- [EXERCISE DESCRIPTION] Reproduce the passage of the theater gift guide from "Theater Shelf: Gift" to "even know about." word for word.

- [PAGE EXTRACT]
▽

Theater Shelf: Gift Guide To CDs & Books For Your Theater Junkie

comtrag2lgTheater Shelf, a recurring feature, reviews recently-released books, CDs and DVDs of interest to theater lovers. Some are popular titles like a new Original Cast Recording, others are works you’ll be intrigued by, but didn’t even know about.

By Brad Hathaway

This might well be the year you give musical theater lovers (or likers, for that matter) a nearly inexhaustible collection of show music recordings. Instead of physical objects, try giving a subscription to a streaming library that includes a large collection of “our kind of music.”

Spotify charges $9.99 a month for unlimited access to more music than anyone can ever listen to. It is the library I check when I want to hear the music of a show that I don’t already own. A recent search just on the term “Broadway Cast” brought up over four hundred albums! Not all of them were, in fact, Broadway cast albums but hundreds were. Some items that caught my eye:

Shirley Jones and Jack Cassidy in Maggie Flynn
Carol Channing in Show Girl
Shirley Booth in Juno
Phil Silvers in Top Banana
Herschel Bernardi in Zorba
Polly Bergen in First Impressions
Julie Andrews in The Boy Friend
and
the 1964 World’s Fair show To Broadway With Love.

The Spotify app for your browser brings all these treasures into your computer. It is an app that needs improving (its search function suffers from inflexibility and its listings not as accurate as they should be) but the ability to simply type in a show title and instantly have the score playing is to be treasured.

If you insist on a physical item for a gift, however, the Theater Shelf inbox has a wide variety of new items to consider for this holiday season gifting.

West Side Story

Michael Tilson Thomas and his San Francisco Symphony have rectified a disappointing situation that has rankled for nearly 30 years with a glorious complete recording of the Broadway score of West Side Story. The recording on their in-house label, SFS Media, is a live capturing of the concert Tilson Thomas staged in 2013 using the charts that Bernstein had used in his opera-tinged recording of 1985. How excited I had been when that Bernstein recording was announced, but how disappointed I was when I put on the records (remember records?) and found the vocals sounded stilted and formal in an operatic mode. Worse, the role of Tony was sung by Spanish accented José Carreras who sounded more like a Puerto Rican Shark than a Jet.

Bernstein’s orchestra sounded superb, but I could never get over the non-Broadway feel of the vocals. Now, with the Tilson Thomas live recording we get all the glory of the Broadway score with an unsurpassed performance from a first-class orchestra as we had with the earlier recording. But now we get vocals that sound as if they belong on a Broadway stage. That’s not surprising as the role of Tony is sung by Cheyenne Jackson, whose Broadway performance in the 2009 revival of Finian’s Rainbowremains a treasured memory, and Maria is sung by a British stage star with a crystal voice, Alexandra Silber. It was worth the wait.

△

- [DATA EXTRACT]

▽

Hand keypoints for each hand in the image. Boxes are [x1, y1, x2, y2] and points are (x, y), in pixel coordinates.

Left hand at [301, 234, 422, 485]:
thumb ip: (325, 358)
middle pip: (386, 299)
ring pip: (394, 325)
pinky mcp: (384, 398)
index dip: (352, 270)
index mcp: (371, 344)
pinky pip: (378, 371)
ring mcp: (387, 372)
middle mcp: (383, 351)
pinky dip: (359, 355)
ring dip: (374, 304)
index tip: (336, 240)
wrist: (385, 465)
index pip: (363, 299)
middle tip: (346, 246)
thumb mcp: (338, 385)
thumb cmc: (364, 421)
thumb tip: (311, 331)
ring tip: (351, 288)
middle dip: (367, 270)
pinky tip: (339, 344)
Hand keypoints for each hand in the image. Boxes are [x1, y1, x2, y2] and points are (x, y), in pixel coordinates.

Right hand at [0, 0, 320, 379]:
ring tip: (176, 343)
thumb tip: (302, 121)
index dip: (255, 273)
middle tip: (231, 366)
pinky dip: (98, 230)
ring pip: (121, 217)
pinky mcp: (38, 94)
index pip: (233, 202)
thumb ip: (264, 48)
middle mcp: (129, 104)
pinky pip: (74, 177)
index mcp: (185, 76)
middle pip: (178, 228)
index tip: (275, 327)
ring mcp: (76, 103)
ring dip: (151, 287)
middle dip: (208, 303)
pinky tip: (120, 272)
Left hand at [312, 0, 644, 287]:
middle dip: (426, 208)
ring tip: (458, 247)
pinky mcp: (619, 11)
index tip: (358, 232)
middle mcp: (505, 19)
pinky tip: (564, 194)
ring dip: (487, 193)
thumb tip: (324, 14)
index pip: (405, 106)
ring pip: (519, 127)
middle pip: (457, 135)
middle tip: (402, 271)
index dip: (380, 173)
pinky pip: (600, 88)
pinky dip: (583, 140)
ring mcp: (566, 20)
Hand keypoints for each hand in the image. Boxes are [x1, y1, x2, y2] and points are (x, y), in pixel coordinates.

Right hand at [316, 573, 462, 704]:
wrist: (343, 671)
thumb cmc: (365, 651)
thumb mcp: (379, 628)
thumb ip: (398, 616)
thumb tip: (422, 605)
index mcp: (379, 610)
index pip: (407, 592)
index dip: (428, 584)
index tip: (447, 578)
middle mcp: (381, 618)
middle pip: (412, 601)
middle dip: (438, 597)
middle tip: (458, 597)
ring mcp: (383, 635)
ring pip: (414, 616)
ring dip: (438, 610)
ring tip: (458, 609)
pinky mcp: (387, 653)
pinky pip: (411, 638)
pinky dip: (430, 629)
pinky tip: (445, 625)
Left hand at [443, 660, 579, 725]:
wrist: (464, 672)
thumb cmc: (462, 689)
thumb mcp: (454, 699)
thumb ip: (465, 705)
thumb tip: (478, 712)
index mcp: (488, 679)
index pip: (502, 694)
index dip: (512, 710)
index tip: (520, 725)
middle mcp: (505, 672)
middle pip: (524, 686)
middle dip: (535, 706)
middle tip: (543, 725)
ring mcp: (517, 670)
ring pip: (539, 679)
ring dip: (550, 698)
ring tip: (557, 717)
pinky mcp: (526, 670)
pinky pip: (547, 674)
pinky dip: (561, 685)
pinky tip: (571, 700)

△

- [REPLY TO THE EXERCISE]
Theater Shelf: Gift Guide To CDs & Books For Your Theater Junkie

comtrag2lgTheater Shelf, a recurring feature, reviews recently-released books, CDs and DVDs of interest to theater lovers. Some are popular titles like a new Original Cast Recording, others are works you’ll be intrigued by, but didn’t even know about.